Associate Professor of Anthropology Christine Walley has been awarded the CLR James Award for Best Book, from the Working-Class Studies Association, for "Exit Zero: Family and Class in Postindustrial Chicago" (University of Chicago Press, 2013).
The mission of the Working-Class Studies Association is to develop and promote multiple forms of scholarship, teaching, and activism related to working-class life and cultures.
"Exit Zero" explores the effects of deindustrialization on Chicago workers and their families. Both an ethnographic study and a personal narrative, the book details the experiences of Walley’s father and thousands of others who lost their jobs during the 1980s, when Chicago’s long-vibrant steel industry abruptly collapsed.

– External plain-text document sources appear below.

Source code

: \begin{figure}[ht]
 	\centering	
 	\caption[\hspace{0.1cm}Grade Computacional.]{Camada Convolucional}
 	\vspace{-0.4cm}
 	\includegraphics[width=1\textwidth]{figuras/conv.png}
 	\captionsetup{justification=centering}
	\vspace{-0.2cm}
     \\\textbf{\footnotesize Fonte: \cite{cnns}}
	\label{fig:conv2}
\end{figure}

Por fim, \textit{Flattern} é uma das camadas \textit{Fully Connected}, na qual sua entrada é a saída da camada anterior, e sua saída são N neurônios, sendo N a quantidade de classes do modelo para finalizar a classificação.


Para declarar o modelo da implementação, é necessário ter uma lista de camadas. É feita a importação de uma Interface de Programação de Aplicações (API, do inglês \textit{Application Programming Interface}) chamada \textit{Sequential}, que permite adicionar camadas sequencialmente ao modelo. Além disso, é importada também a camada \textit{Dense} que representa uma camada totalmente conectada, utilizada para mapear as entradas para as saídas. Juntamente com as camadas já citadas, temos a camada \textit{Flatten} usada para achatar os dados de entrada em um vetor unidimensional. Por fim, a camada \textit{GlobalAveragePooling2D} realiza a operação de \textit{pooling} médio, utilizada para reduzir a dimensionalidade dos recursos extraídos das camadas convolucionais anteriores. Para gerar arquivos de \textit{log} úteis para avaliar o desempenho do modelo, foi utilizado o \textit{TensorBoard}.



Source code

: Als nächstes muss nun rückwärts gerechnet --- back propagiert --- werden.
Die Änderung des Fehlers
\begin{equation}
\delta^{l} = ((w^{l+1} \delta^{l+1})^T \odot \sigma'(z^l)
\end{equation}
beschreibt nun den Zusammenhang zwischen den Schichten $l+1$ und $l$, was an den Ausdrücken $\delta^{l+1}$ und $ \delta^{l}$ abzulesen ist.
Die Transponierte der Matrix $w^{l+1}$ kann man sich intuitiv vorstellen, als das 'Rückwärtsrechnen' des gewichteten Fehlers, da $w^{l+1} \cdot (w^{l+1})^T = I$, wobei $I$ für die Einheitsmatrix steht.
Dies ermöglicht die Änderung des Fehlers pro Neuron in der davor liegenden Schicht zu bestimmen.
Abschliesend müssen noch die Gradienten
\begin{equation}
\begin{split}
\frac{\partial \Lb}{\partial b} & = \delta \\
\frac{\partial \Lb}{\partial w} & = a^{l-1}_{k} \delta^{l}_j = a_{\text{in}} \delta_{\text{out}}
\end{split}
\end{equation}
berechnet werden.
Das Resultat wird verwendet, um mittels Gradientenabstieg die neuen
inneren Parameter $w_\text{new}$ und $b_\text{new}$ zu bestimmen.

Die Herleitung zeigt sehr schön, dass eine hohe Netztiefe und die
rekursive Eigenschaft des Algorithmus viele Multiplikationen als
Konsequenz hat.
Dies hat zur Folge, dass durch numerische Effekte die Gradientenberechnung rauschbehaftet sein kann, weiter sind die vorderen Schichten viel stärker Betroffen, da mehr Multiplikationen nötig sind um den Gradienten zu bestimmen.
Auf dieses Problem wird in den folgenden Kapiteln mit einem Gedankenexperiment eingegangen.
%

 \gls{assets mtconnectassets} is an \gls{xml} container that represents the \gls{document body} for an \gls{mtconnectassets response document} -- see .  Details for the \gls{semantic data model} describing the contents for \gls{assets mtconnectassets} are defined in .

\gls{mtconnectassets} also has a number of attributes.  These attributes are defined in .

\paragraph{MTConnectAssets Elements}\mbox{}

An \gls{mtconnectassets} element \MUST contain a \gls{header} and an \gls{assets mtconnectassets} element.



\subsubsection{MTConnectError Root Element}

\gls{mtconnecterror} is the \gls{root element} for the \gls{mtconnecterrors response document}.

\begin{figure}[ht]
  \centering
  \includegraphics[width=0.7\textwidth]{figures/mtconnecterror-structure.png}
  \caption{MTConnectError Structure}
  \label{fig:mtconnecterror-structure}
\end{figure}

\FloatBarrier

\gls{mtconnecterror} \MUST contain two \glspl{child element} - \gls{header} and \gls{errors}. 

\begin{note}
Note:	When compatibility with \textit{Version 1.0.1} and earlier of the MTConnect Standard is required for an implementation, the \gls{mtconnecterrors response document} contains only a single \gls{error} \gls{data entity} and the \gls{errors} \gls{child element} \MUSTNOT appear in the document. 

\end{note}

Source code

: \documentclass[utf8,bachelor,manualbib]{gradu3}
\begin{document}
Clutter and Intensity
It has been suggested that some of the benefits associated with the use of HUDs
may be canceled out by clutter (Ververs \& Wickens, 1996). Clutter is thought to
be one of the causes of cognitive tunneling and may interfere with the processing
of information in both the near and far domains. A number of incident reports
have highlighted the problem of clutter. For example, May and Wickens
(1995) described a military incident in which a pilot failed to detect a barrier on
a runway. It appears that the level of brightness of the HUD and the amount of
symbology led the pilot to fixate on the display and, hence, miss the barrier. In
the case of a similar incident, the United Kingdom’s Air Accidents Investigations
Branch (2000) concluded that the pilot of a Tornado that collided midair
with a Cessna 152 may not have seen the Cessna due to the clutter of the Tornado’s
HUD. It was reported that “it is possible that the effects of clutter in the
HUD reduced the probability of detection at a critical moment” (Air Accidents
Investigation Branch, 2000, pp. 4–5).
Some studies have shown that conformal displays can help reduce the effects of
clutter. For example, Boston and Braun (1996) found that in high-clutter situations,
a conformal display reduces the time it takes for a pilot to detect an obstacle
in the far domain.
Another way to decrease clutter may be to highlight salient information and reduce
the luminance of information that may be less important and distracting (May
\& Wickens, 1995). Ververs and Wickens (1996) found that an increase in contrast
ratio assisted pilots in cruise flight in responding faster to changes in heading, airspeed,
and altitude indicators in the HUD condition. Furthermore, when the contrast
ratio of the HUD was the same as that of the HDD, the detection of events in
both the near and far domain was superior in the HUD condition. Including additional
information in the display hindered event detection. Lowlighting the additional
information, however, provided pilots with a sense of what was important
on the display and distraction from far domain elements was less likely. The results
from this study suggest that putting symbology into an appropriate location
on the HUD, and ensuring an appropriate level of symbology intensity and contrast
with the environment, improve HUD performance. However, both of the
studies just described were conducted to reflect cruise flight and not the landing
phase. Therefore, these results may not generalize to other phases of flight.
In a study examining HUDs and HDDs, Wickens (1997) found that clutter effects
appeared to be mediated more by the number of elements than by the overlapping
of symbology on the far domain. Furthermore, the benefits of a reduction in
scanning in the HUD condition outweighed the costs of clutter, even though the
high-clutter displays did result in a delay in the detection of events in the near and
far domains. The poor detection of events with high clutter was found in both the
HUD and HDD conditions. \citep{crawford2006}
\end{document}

In a 2013 MIT News feature about the book, Peter Dizikes wrote: "Walley also builds an argument that rapid deindustrialization in the United States was not simply the result of seemingly inevitable shifts in the global economy, but a consequence of corporate-friendly policies, and a new emphasis on raising short-term share prices, that pitted the interests of management against the long-term interests of companies and their workers. 'If you really want to understand why there is this expanding class inequality in the United States, one of the places you have to look is the long-term impact of deindustrialization,' Walley says. 'We have to think historically about how we got into this position and how we can come out of it.'"

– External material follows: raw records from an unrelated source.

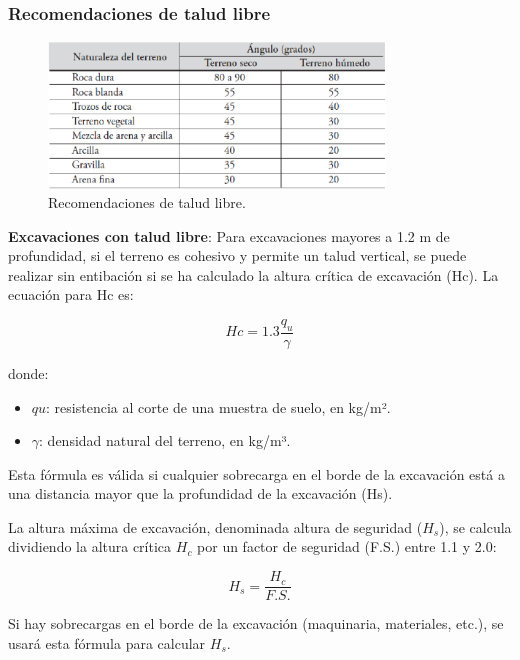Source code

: \subsubsection{Recomendaciones de talud libre}

\begin{figure}[h]
    \centering
    \includegraphics[width=0.8\textwidth]{aaa.png}
    \caption{Recomendaciones de talud libre.}
    \label{fig:8_1}
\end{figure} 

\textbf{Excavaciones con talud libre}: Para excavaciones mayores a 1.2 m de profundidad, si el terreno es cohesivo y permite un talud vertical, se puede realizar sin entibación si se ha calculado la altura crítica de excavación (Hc). La ecuación para Hc es:

\[
Hc = 1.3 \frac{q_u}{\gamma}
\]

donde:
\begin{itemize}
    \item $qu$: resistencia al corte de una muestra de suelo, en kg/m².
    \item $\gamma$: densidad natural del terreno, en kg/m³.
\end{itemize}

Esta fórmula es válida si cualquier sobrecarga en el borde de la excavación está a una distancia mayor que la profundidad de la excavación (Hs).

La altura máxima de excavación, denominada altura de seguridad ($H_s$), se calcula dividiendo la altura crítica $H_c$ por un factor de seguridad (F.S.) entre 1.1 y 2.0:

\[
H_s = \frac{H_c}{F.S.}
\]

Si hay sobrecargas en el borde de la excavación (maquinaria, materiales, etc.), se usará esta fórmula para calcular $H_s$.
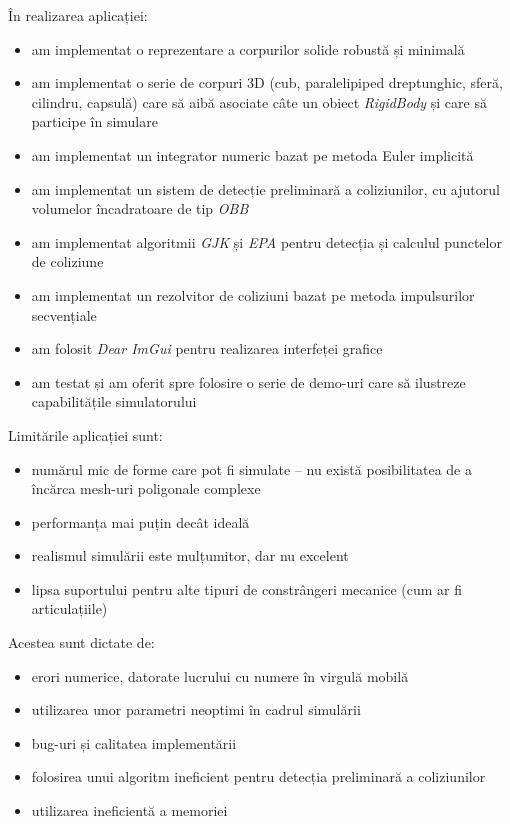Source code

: \documentclass[12pt,a4paper]{report}
\begin{document}
În realizarea aplicației:
	\begin{itemize}
		\item am implementat o reprezentare a corpurilor solide robustă și minimală
		\item am implementat o serie de corpuri 3D (cub, paralelipiped dreptunghic, sferă, cilindru, capsulă) care să aibă asociate câte un obiect \textit{RigidBody} și care să participe în simulare
		\item am implementat un integrator numeric bazat pe metoda Euler implicită
		\item am implementat un sistem de detecție preliminară a coliziunilor, cu ajutorul volumelor încadratoare de tip \textit{OBB}
		\item am implementat algoritmii \textit{GJK} și \textit{EPA} pentru detecția și calculul punctelor de coliziune
		\item am implementat un rezolvitor de coliziuni bazat pe metoda impulsurilor secvențiale
		\item am folosit \textit{Dear ImGui} pentru realizarea interfeței grafice
		\item am testat și am oferit spre folosire o serie de demo-uri care să ilustreze capabilitățile simulatorului
	\end{itemize}

Limitările aplicației sunt:
\begin{itemize}
	\item numărul mic de forme care pot fi simulate -- nu există posibilitatea de a încărca mesh-uri poligonale complexe
	\item performanța mai puțin decât ideală
	\item realismul simulării este mulțumitor, dar nu excelent
	\item lipsa suportului pentru alte tipuri de constrângeri mecanice (cum ar fi articulațiile)
\end{itemize}
Acestea sunt dictate de:
	\begin{itemize}
		\item erori numerice, datorate lucrului cu numere în virgulă mobilă
		\item utilizarea unor parametri neoptimi în cadrul simulării
		\item bug-uri și calitatea implementării
		\item folosirea unui algoritm ineficient pentru detecția preliminară a coliziunilor
		\item utilizarea ineficientă a memoriei
	\end{itemize}
\end{document}
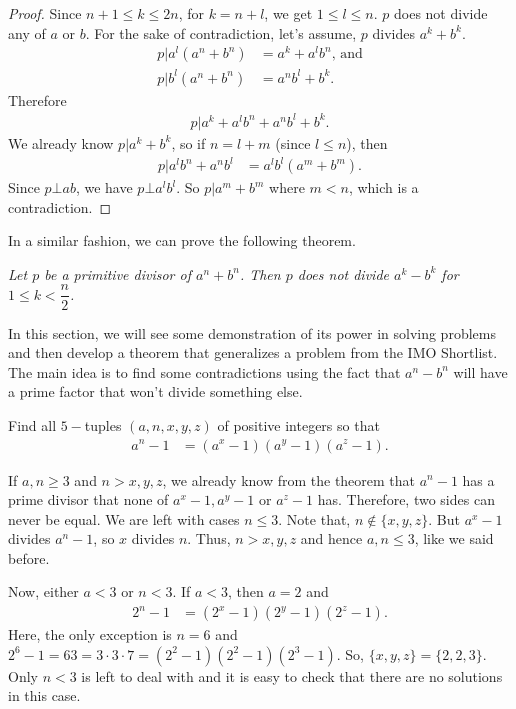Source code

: \documentclass{subfile}
\begin{document}
		\begin{proof}
			Since $n+1\leq k\leq2n$, for $k=n+l$, we get $1\leq l\leq n$. $p$ does not divide any of $a$ or $b$. For the sake of contradiction, let's assume, $p$ divides $a^k+b^k$.
				\begin{align*}
					p | a^l(a^n+b^n) &= a^k+a^lb^n\text {, and}\\
					p |b^l(a^n+b^n) &= a^nb^l+b^k.
				\end{align*}
			Therefore
			\begin{align*}
				p |a^k+a^lb^n+a^nb^l+b^k.
			\end{align*}
			We already know $p|a^k+b^k$, so if $n=l+m$ (since $l\leq n$), then
				\begin{align*}
					p|a^lb^n+a^nb^l & = a^lb^l(a^m+b^m).
				\end{align*}
			Since $p\bot ab$, we have $p\bot a^lb^l$. So $p|a^m+b^m$ where $m< n$, which is a contradiction.
		\end{proof}
	In a similar fashion, we can prove the following theorem.
		\begin{theorem}\slshape
			Let $p$ be a primitive divisor of $a^n+b^n$. Then $p$ does not divide $a^k-b^k$ for $1\leq k<\dfrac{n}{2}$.
		\end{theorem}

	In this section, we will see some demonstration of its power in solving problems and then develop a theorem that generalizes a problem from the IMO Shortlist. The main idea is to find some contradictions using the fact that $a^n-b^n$ will have a prime factor that won't divide something else.
		\begin{problem}
			Find all $5-$tuples $(a,n,x,y,z)$ of positive integers so that
				\begin{align*}
					a^n-1 & = (a^x-1)(a^y-1)(a^z-1).
				\end{align*}
		\end{problem}

		\begin{solution}
			If $a,n\geq3$ and $n>x,y,z$, we already know from the theorem that $a^n-1$ has a prime divisor that none of $a^x-1,a^y-1$ or $a^z-1$ has. Therefore, two sides can never be equal. We are left with cases $n\leq3$. Note that, $n\notin\{x,y,z\}$. But $a^x-1$ divides $a^n-1$, so $x$ divides $n$. Thus, $n>x,y,z$ and hence $a,n\leq3$, like we said before.

			Now, either $a<3$ or $n<3$. If $a<3$, then $a=2$ and
				\begin{align*}
					2^n-1 & = (2^x-1)(2^y-1)(2^z-1).
				\end{align*}
			Here, the only exception is $n=6$ and $2^6-1=63=3\cdot3\cdot7=(2^2-1)(2^2-1)(2^3-1)$. So, $\{x,y,z\}=\{2,2,3\}$. Only $n<3$ is left to deal with and it is easy to check that there are no solutions in this case.
		\end{solution}
\end{document}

In November 2013, Walley's book was also awarded second place in the juried competition for the Victor Turner Prize for Ethnographic Writing. Awarded by the Society for Humanistic Anthropology, the Victor Turner Prize honors an innovative book that furthers the goals of the late Victor Turner, who devoted his career to seeking a language that would reopen anthropology to the human subject.
Film and interactive website based on the "Exit Zero" book
In addition to the book, Walley worked with filmmaker Chris Boebel to create a documentary film centered on the human, economic, and environmental devastation left behind in the southeast Chicago region.

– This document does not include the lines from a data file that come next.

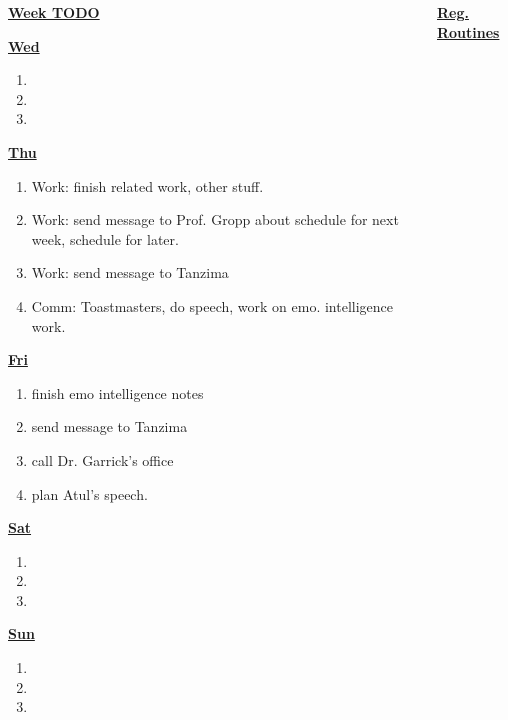 \documentclass[serif,mathserif,final]{beamer}
\begin{document}
\begin{frame}{}
\begin{columns}[t]
\begin{column}{0.33\linewidth}{\textbf{\underline{Week TODO}}}
\begin{block}
\textbf{\underline{Wed}}
\begin{enumerate} 
\tiny \item \tiny 
\item \tiny 
\item \tiny 
\end{enumerate} 

\textbf{\underline{Thu}}
\begin{enumerate} 
\tiny \item \tiny Work: finish related work, other stuff. 
\item \tiny Work: send message to Prof. Gropp about schedule for next
  week, schedule for later. 
\item \tiny Work: send message to Tanzima 

\item \tiny Comm: Toastmasters, do speech, work on emo. intelligence
  work. 

\end{enumerate} 

\textbf{\underline{Fri}}

\begin{enumerate} 
\tiny \item \tiny finish emo intelligence notes 
\item \tiny send message to Tanzima 
\item \tiny call Dr. Garrick's office 
\item \tiny plan Atul's speech. 
\end{enumerate} 

\textbf{\underline{Sat}}

\begin{enumerate} 
\tiny \item \tiny 
\item \tiny 
\item \tiny 
\end{enumerate} 


\textbf{\underline{Sun}}

\begin{enumerate} 
\tiny \item \tiny 
\item \tiny 
\item \tiny 
\end{enumerate} 

\end{block} 

\end{column}%

\begin{column}{0.27\linewidth} {\textbf{\underline{Reg. Routines}}}


\end{column}
\end{columns}
\end{frame}
\end{document}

Currently, Walley is working on an associated interactive website project, for which she has been awarded a preservation and access grant from the National Endowment for the Humanities through its Humanities Collection Program. The website is being created in conjunction with the Southeast Chicago Historical Museum, and has an advisory board that includes representatives from the Field Museum and the Chicago History Museum.
Walley will receive the CLR James Award officially on June 6 at the Working-Class Studies Association's "How Class Works" conference, which will take place in Stony Brook, N.Y.